WHAT NEEDS TO BE DONE: Below is a listing from which only part is wanted; return exactly the lines from the one with "framed print: present [104,151,274,278]" up to and including the one with "framed print: none".

*** Opening of SUPPLIED RECORDS ***

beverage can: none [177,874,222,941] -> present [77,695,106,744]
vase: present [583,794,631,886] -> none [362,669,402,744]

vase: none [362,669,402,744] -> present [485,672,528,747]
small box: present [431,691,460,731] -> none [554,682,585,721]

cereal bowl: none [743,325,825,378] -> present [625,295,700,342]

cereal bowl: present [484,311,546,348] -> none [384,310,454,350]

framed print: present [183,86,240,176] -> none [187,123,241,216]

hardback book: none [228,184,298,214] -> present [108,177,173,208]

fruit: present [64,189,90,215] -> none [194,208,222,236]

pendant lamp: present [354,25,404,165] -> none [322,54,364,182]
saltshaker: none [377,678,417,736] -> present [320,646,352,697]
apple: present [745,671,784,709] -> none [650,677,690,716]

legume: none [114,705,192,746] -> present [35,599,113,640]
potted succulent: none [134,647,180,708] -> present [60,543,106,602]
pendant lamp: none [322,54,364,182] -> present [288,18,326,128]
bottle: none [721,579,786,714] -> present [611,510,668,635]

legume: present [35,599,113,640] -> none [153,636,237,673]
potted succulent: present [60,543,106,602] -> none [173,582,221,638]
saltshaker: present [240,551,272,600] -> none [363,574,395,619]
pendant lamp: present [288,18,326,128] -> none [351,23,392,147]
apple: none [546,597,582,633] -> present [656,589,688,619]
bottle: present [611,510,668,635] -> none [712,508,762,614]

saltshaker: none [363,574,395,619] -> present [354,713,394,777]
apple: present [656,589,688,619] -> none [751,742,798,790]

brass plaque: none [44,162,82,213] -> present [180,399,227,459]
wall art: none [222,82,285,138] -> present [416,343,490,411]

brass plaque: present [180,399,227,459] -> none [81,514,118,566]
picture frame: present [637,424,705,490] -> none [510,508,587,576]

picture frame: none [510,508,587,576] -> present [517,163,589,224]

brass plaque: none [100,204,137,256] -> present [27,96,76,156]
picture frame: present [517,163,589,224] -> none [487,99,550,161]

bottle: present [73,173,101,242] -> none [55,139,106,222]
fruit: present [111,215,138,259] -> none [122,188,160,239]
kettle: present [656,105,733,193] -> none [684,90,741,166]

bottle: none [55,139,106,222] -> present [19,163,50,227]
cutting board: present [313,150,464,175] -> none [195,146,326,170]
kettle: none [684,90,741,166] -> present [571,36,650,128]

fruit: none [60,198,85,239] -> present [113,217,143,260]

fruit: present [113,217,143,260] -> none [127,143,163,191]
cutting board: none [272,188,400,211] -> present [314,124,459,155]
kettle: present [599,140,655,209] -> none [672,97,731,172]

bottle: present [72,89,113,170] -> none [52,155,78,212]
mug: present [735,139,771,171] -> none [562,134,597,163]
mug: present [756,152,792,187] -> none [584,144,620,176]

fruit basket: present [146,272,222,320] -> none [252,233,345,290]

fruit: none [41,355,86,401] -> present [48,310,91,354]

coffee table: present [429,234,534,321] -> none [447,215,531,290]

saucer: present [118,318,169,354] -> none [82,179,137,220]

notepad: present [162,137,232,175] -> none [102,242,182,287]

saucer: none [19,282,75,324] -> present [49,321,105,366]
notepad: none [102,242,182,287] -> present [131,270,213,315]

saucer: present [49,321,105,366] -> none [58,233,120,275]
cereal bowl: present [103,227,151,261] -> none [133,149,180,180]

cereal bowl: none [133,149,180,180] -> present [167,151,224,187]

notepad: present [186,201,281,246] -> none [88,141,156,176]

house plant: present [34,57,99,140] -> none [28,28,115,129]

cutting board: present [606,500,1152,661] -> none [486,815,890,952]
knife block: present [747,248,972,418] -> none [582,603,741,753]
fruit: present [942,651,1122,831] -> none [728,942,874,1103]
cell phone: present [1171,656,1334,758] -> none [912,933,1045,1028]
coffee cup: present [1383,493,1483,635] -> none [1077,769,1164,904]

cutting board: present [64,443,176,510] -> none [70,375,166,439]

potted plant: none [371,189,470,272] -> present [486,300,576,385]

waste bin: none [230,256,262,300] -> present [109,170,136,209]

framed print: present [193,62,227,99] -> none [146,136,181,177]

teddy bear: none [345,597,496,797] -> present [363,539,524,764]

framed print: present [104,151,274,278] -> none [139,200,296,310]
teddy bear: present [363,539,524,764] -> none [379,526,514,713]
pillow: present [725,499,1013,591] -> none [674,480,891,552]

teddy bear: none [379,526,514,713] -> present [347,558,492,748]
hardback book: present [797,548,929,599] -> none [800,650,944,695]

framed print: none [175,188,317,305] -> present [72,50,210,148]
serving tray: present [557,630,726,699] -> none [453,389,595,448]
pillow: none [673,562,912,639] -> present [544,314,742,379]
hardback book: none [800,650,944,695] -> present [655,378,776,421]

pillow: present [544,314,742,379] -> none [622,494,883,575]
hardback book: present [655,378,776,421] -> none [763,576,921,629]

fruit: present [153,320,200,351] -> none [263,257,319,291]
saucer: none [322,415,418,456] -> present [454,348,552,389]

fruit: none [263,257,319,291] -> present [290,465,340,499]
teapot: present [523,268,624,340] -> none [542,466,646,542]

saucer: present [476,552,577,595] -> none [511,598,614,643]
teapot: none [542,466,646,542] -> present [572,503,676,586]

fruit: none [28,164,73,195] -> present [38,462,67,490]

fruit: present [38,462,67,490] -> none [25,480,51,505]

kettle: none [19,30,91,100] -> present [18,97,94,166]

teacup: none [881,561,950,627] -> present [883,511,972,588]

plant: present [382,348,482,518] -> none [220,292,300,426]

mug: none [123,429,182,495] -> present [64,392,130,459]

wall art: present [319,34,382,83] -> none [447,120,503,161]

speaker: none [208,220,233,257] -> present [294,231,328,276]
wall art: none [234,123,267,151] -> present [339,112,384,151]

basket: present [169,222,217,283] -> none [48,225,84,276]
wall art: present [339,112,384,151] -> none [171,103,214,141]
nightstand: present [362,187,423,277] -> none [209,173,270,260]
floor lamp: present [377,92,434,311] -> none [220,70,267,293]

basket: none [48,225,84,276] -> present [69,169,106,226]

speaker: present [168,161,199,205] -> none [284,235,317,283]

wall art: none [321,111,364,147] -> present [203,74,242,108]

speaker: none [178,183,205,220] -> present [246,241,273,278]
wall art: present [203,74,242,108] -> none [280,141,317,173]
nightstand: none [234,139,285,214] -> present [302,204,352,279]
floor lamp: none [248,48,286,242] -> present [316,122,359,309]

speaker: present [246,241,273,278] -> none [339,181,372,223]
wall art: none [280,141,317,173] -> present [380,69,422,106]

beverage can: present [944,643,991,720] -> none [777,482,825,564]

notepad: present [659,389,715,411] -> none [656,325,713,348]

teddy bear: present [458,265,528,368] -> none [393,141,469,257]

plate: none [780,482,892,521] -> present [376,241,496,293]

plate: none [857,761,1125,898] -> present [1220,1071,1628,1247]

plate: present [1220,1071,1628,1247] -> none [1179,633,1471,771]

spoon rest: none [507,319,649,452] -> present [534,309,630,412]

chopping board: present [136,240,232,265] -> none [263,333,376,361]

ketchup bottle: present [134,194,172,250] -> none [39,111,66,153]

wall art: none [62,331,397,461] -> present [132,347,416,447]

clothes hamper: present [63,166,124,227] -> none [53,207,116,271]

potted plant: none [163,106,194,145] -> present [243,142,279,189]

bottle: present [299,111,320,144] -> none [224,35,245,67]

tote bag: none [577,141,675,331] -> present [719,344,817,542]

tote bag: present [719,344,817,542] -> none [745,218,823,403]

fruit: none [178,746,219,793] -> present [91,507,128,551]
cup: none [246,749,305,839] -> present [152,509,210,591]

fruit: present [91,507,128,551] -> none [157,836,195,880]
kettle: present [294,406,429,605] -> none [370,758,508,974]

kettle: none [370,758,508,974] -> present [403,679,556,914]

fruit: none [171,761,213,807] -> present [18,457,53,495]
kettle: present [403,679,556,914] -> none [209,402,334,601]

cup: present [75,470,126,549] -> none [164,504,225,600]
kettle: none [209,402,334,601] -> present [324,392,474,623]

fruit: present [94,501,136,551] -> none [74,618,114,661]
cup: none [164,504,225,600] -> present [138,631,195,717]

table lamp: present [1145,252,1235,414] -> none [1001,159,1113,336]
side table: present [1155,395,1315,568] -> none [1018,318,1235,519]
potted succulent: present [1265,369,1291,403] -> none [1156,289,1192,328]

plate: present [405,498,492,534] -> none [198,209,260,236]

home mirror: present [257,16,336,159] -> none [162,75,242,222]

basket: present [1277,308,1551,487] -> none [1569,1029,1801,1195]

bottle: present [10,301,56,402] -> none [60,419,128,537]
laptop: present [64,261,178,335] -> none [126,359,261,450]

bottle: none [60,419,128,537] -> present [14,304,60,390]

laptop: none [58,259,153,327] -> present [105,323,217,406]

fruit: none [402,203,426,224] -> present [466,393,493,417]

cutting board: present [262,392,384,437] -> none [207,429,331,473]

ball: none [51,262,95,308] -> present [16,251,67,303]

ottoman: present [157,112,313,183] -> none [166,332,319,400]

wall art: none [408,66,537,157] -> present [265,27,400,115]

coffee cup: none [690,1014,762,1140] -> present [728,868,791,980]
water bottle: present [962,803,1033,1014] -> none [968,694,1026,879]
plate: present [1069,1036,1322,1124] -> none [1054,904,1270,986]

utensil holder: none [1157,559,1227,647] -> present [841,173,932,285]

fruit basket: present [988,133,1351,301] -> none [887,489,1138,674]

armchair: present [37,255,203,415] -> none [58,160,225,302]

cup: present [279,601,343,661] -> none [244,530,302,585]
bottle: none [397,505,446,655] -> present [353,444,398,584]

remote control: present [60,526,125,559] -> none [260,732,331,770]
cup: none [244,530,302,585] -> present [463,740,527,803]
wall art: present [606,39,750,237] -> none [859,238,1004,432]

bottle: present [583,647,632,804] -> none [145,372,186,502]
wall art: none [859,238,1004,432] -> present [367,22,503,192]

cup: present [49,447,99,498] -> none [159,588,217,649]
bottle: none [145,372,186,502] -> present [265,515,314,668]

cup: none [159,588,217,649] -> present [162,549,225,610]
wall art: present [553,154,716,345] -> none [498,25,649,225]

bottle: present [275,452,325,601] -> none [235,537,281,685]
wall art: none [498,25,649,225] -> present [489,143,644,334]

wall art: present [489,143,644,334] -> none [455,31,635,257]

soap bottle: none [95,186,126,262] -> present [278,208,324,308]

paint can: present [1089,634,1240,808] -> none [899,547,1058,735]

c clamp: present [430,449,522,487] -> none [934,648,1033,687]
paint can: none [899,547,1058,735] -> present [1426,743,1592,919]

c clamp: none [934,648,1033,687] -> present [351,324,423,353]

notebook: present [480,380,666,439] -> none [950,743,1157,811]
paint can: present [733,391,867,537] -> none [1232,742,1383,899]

*** Close of SUPPLIED RECORDS ***

YOUR RESPONSE:
framed print: present [104,151,274,278] -> none [139,200,296,310]
teddy bear: present [363,539,524,764] -> none [379,526,514,713]
pillow: present [725,499,1013,591] -> none [674,480,891,552]

teddy bear: none [379,526,514,713] -> present [347,558,492,748]
hardback book: present [797,548,929,599] -> none [800,650,944,695]

framed print: none [175,188,317,305] -> present [72,50,210,148]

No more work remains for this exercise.